SOURCE EXTRACT |
[BEGIN]
Amid heightened tensions between the United States and China, the two countries signed a bilateral science and technology agreement on Dec. 13, 2024. The event was billed as a “renewal” of a 45-year-old pact to encourage cooperation, but that may be misleading.

The revised agreement drastically narrows the scope of the original agreement, limits the topics allowed to be jointly studied, closes opportunities for collaboration and inserts a new dispute resolution mechanism.

This shift is in line with growing global concern about research security. Governments are worried about international rivals gaining military or trade advantages or security secrets via cross-border scientific collaborations.

The European Union, Canada, Japan and the United States unveiled sweeping new measures within months of each other to protect sensitive research from foreign interference. But there’s a catch: Too much security could strangle the international collaboration that drives scientific progress.

As a policy analyst and public affairs professor, I research international collaboration in science and technology and its implications for public and foreign policy. I have tracked the increasingly close relationship in science and technology between the U.S. and China. The relationship evolved from one of knowledge transfer to genuine collaboration and competition.
[END]
WHAT THE EXERCISE ASKS | According to the passage on the U.S.–China science agreement, what changes does the revised agreement make to the original one? List each. The rows below the passage come from a separate, unrelated source.

RECORD SET |
[BEGIN]
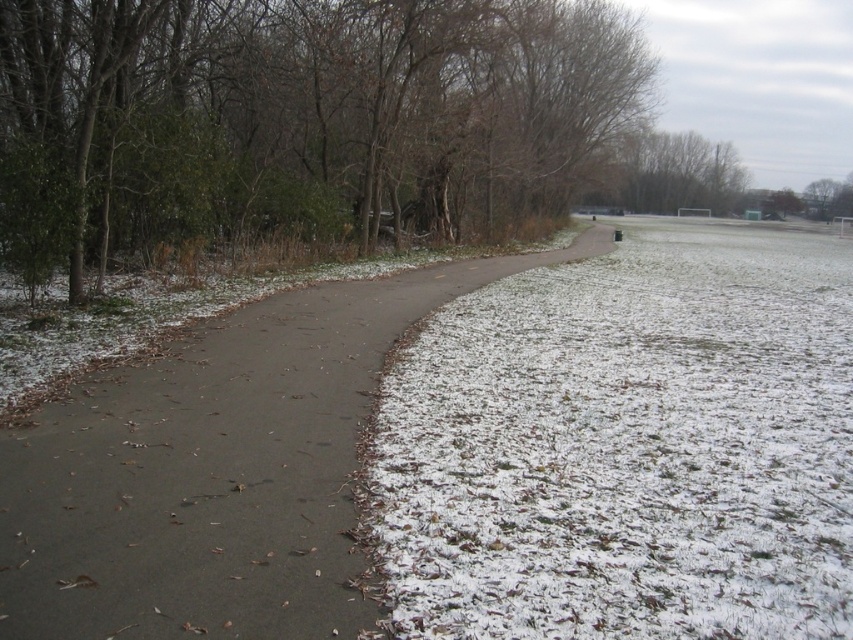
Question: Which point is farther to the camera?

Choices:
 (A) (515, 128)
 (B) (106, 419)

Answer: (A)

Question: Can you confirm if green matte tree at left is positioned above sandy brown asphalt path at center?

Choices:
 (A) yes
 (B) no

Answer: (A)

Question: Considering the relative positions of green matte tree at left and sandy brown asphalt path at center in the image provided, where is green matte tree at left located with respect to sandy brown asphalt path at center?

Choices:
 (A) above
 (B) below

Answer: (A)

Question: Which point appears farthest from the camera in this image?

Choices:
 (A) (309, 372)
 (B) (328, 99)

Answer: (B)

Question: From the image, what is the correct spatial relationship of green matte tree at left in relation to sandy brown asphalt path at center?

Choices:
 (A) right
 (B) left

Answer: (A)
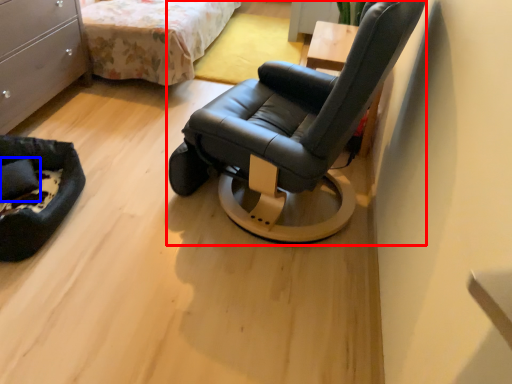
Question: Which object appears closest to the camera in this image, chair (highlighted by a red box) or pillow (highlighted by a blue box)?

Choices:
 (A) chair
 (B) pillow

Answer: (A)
[END]
ANSWER TO THE EXERCISE |
- It drastically narrows the scope of the original agreement.
- It limits the topics allowed to be jointly studied.
- It closes opportunities for collaboration.
- It inserts a new dispute resolution mechanism.